Directions ▸
Beneath this instruction is a listing; print exactly the lines in it starting at the line that contains "middle mcp: (511, 226)" and going through the line that contains "pinky tip: (711, 189)".
◆ ◆ ◆ ◆ ◆ ◆ ◆
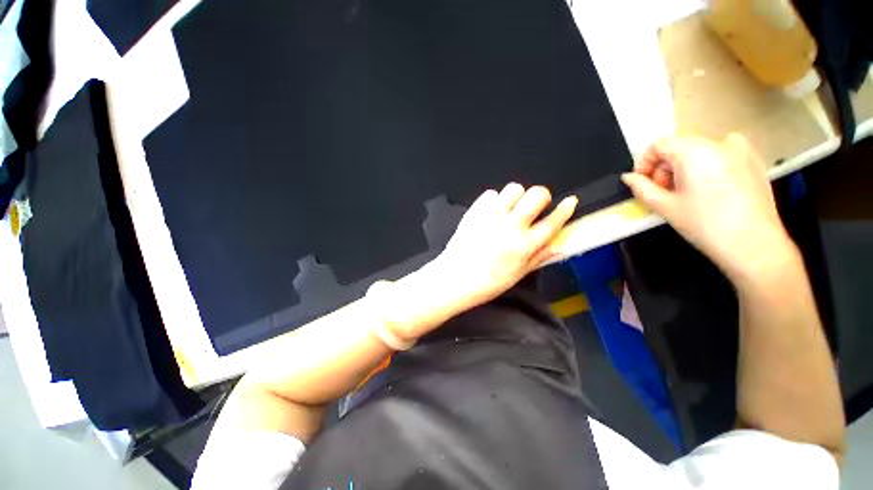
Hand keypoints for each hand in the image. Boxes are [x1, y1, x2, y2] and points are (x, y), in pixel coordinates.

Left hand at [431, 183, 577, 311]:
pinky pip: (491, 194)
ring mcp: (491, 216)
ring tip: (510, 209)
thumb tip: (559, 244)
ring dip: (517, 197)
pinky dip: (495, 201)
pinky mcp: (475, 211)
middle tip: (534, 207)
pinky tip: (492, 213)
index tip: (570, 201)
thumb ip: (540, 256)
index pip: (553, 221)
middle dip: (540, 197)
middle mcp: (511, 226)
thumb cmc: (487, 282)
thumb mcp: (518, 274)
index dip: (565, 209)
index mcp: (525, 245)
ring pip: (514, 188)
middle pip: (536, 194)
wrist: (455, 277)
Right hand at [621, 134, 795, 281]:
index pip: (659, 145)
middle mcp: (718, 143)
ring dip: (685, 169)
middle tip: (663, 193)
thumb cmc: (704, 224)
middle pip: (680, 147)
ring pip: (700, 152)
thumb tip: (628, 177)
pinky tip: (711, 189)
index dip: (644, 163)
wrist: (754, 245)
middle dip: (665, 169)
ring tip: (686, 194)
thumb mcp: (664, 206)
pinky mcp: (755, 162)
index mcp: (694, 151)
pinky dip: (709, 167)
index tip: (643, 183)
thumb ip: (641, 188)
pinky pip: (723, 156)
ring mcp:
◆ ◆ ◆ ◆ ◆ ◆ ◆
Written reply ▸
middle mcp: (511, 226)
thumb cmc: (487, 282)
thumb mcp: (518, 274)
index dip: (565, 209)
index mcp: (525, 245)
ring pip: (514, 188)
middle pip: (536, 194)
wrist: (455, 277)
Right hand at [621, 134, 795, 281]:
index pip: (659, 145)
middle mcp: (718, 143)
ring dip: (685, 169)
middle tip: (663, 193)
thumb cmc: (704, 224)
middle pip: (680, 147)
ring pip: (700, 152)
thumb tip: (628, 177)
pinky tip: (711, 189)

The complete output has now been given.